Da redação
O governo federal prepara um novo plano de apoio aos setores da economia brasileira impactados pelas tarifas impostas pelos Estados Unidos. O anúncio foi feito nesta quinta-feira (27) pelo vice-presidente da República e ministro do Desenvolvimento, Indústria, Comércio e Serviços, Geraldo Alckmin. Entre os atingidos estão empresas do aço e alumínio, que pagam alíquota extra de 50%, além de autopeças, que enfrentam tarifa de 25% no mercado americano, conforme a chamada Sessão 232.
Segundo o presidente do Banco Nacional de Desenvolvimento Econômico e Social (BNDES), Aloizio Mercadante, o projeto seguirá os moldes do “Brasil Soberano”, ação criada em 2023 para ajudar exportadores prejudicados pelo aumento das tarifas, conhecido como tarifaço.
Mercadante destacou que a nova iniciativa, o “Brasil Soberano 2.0”, será financiada com recursos já existentes no BNDES, sem necessidade de aporte do Tesouro Nacional. “Os recursos já existem, agora tem que ser modelado. A Fazenda está estudando e diz que já desenhou a iniciativa. Nós estamos aguardando agora para o presidente Lula definir a estratégia, mas os recursos existem”, afirmou Mercadante na capital paulista.

___

• _INSTRUÇÕES DO EXERCÍCIO_:
Prolongue a notícia sobre o plano de apoio aos setores afetados pelas tarifas dos Estados Unidos, começando logo após a última frase. Os registros vêm de uma fonte diferente da notícia.

• _MATERIAL DE ESTUDO_:
___

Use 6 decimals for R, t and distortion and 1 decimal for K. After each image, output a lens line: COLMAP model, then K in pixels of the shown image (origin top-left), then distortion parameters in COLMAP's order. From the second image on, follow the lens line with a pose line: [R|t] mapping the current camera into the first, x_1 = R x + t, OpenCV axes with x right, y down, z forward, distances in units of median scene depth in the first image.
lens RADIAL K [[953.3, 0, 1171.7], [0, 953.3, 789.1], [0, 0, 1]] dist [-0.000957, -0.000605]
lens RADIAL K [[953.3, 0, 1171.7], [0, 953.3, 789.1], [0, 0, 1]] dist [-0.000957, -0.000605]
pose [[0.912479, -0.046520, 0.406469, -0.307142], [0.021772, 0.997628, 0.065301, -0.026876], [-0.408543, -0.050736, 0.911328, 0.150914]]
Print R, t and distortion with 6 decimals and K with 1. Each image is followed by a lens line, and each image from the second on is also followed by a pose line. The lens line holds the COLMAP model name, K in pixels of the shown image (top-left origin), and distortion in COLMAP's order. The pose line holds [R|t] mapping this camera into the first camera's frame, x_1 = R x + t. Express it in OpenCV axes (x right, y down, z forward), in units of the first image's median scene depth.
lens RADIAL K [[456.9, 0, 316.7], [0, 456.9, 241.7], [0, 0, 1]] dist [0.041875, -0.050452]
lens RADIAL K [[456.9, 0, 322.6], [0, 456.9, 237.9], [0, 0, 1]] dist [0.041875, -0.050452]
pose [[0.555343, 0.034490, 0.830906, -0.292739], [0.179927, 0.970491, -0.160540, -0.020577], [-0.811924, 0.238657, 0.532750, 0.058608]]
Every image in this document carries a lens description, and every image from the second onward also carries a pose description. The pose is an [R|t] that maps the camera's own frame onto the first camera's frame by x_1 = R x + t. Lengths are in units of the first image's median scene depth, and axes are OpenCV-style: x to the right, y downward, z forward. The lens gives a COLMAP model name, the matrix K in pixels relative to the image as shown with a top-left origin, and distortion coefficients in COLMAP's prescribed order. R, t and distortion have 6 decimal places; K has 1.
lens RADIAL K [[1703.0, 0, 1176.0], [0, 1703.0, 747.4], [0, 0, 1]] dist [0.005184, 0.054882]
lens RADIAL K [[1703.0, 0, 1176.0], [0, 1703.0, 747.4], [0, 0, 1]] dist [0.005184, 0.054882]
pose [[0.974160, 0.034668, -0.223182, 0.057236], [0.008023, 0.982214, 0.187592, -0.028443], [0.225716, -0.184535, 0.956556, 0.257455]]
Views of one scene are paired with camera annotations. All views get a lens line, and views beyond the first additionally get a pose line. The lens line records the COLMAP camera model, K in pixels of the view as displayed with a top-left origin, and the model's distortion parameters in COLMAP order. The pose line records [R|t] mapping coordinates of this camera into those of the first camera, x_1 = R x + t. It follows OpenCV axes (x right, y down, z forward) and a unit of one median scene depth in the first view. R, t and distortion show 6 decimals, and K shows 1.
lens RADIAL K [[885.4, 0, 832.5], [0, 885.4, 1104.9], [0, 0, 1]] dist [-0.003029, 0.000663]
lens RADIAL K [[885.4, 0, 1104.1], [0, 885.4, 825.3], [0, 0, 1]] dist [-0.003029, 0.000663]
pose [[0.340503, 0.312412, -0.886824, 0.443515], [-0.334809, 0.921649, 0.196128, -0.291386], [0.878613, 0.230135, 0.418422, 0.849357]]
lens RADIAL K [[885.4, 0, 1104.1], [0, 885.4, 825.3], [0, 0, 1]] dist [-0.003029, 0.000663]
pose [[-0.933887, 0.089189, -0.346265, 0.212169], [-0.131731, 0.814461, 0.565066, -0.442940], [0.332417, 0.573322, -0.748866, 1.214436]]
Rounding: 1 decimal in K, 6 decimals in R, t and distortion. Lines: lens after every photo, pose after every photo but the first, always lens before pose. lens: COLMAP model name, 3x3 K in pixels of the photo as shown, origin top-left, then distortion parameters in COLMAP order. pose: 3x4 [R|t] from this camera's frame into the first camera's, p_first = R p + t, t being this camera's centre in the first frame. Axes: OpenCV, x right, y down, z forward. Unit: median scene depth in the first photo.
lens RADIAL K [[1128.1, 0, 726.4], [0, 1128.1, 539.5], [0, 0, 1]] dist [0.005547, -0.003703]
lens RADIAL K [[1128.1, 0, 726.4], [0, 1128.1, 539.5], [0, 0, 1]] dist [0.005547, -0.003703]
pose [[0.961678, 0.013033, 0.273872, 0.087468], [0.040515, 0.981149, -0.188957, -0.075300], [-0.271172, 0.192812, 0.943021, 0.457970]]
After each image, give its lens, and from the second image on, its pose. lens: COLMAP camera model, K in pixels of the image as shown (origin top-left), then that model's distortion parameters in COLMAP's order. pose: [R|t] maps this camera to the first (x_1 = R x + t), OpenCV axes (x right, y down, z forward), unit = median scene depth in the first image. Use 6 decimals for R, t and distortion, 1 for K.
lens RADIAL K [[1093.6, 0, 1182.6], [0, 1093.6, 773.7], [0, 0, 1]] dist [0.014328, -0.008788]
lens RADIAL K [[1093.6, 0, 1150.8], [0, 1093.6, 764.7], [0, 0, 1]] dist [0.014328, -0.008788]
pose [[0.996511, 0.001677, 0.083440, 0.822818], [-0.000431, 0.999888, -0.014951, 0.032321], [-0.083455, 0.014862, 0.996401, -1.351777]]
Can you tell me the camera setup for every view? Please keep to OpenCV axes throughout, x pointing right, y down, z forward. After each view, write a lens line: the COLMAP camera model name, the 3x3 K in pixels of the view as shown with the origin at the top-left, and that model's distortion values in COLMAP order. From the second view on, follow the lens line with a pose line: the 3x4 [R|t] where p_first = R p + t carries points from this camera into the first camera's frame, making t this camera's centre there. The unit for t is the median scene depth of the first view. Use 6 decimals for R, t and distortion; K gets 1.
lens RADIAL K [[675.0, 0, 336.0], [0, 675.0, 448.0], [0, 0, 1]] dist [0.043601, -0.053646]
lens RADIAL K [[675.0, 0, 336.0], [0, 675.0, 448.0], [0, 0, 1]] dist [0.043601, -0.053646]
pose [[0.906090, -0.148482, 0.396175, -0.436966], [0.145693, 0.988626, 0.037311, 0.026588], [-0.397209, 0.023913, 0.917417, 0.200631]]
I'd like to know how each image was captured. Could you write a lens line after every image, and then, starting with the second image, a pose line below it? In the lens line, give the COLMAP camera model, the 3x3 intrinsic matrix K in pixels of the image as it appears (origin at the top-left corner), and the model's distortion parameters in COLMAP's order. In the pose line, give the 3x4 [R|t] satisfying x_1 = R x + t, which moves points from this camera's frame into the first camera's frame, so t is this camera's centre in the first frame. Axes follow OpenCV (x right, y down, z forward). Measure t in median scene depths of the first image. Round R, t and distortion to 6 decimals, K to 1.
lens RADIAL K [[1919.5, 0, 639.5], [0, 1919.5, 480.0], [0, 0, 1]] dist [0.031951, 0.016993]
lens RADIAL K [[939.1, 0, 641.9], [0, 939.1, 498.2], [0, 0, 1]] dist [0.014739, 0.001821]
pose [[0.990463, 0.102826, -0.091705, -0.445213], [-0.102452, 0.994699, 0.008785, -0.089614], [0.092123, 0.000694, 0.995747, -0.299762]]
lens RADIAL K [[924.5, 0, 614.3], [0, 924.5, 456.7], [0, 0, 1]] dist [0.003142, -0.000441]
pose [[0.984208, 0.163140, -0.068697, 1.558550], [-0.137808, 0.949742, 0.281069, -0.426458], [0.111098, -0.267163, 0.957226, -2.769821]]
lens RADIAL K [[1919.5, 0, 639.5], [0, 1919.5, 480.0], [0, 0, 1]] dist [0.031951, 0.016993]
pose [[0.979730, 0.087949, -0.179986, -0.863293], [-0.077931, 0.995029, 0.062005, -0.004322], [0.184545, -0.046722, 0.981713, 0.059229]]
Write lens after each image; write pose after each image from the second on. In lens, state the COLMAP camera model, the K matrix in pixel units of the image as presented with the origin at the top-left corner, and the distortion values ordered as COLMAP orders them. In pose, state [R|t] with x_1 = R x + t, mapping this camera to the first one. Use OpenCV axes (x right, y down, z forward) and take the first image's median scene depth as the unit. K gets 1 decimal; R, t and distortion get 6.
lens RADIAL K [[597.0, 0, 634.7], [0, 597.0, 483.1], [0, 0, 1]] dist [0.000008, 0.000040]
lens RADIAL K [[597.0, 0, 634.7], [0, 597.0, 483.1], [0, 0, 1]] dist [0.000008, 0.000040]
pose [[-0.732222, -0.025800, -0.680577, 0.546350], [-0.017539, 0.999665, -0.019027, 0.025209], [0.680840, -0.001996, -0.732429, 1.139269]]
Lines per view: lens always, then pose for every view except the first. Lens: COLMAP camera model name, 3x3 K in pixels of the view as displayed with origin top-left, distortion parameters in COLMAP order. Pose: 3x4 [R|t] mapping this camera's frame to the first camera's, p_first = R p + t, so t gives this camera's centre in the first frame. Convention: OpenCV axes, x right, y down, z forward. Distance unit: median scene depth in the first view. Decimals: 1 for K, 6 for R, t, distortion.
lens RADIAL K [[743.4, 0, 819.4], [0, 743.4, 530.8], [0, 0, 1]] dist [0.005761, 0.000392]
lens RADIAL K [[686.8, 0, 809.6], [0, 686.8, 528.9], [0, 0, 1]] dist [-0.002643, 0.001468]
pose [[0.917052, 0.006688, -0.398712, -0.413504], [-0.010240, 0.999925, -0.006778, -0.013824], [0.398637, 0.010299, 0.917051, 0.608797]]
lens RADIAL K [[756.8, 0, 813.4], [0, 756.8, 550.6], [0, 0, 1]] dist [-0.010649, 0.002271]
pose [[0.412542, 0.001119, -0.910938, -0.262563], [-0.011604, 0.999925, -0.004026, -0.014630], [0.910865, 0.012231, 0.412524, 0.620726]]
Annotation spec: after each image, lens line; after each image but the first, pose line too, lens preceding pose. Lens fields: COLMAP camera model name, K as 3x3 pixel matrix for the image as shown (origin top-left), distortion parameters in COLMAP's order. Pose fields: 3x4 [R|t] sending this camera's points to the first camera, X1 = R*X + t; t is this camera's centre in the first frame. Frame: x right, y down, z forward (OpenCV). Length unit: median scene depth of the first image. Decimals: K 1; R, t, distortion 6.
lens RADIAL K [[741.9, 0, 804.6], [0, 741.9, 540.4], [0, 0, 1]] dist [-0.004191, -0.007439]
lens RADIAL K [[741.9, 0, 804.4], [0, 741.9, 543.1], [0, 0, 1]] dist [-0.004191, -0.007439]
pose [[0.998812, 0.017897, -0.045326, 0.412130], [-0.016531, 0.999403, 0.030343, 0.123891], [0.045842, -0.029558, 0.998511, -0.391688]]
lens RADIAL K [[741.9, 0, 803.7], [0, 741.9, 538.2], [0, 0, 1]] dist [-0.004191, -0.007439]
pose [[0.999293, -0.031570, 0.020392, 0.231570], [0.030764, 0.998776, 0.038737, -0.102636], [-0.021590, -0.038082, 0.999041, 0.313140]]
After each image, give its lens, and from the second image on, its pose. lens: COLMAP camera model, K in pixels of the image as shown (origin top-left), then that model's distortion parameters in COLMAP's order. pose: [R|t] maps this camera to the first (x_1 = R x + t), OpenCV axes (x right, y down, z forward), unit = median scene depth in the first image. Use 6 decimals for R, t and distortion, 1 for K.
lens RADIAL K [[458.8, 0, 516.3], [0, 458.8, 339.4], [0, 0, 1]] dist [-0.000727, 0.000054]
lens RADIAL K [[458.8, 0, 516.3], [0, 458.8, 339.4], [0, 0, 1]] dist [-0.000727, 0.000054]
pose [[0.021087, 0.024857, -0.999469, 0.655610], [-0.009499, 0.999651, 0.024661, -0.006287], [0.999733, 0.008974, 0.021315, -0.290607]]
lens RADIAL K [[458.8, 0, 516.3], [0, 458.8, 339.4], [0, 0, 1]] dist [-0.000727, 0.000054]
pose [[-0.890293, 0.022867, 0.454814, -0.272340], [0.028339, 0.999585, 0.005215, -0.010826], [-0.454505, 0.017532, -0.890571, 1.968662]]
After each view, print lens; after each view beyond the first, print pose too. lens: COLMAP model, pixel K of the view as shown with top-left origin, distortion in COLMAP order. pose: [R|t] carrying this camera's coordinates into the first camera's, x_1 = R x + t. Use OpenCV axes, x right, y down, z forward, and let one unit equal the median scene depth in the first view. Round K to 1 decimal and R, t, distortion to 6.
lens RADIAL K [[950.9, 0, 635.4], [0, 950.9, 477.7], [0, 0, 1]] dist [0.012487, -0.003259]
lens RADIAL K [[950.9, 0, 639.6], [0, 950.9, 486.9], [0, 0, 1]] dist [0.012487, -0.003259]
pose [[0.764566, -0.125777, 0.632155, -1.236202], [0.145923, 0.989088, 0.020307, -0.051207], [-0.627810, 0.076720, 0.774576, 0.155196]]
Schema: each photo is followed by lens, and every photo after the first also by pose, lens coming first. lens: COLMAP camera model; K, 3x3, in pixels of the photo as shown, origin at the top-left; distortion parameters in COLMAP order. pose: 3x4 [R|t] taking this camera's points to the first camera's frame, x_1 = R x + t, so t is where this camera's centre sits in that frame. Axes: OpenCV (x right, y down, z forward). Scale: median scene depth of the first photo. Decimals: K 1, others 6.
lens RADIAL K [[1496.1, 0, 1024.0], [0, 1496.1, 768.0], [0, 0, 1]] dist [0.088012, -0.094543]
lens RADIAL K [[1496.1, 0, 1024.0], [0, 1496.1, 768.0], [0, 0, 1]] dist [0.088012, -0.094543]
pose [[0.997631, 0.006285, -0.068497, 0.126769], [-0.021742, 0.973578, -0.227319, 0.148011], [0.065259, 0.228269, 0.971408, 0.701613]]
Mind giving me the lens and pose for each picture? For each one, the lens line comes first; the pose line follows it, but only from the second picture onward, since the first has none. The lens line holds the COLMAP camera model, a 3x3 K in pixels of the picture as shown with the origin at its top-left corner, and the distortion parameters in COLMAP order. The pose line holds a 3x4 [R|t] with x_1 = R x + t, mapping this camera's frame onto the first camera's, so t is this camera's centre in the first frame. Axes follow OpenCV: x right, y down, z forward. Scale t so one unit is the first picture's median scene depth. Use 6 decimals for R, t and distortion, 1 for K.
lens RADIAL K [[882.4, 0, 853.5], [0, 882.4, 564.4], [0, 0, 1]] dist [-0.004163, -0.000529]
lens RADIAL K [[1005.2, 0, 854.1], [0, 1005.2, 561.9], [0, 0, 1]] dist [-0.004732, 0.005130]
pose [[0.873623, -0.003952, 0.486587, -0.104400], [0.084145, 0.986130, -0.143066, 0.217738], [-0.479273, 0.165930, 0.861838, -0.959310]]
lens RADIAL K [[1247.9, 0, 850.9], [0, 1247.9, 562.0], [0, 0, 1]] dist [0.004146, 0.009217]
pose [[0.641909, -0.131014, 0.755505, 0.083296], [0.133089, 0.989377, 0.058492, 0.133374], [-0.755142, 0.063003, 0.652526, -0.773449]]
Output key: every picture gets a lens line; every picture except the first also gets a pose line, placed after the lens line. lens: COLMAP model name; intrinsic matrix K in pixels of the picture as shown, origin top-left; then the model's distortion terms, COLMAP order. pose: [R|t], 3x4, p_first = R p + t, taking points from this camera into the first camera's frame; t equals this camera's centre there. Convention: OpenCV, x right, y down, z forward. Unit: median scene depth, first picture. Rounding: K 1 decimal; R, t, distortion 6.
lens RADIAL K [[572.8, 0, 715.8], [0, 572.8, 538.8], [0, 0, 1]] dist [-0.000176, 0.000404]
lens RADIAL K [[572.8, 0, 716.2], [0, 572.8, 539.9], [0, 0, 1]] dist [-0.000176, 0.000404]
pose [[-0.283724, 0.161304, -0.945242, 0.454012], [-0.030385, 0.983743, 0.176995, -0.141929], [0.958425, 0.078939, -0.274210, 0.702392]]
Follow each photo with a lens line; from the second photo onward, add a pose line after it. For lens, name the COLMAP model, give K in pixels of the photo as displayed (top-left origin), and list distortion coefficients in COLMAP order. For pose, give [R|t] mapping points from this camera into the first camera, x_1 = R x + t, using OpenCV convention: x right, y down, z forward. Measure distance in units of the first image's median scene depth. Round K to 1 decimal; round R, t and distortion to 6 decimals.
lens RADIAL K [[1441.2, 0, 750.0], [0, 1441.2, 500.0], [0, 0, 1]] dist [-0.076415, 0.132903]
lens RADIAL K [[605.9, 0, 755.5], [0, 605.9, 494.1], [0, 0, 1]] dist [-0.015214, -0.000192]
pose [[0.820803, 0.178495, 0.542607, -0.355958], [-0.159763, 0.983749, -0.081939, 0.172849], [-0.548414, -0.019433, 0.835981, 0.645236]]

___

• _SUA RESPOSTA_:
No programa anterior, o BNDES disponibilizou uma linha de crédito extraordinário de R$ 30 bilhões, dos quais apenas cerca de R$ 17 bilhões foram utilizados. A proposta, agora, é direcionar parte do valor remanescente para socorrer as empresas que ainda enfrentam as tarifas americanas.
“São empresas que estão sendo desvalorizadas de forma mais longeva”, explicou Mercadante, reforçando o compromisso de priorizar os setores econômicos mais penalizados pelas medidas dos Estados Unidos.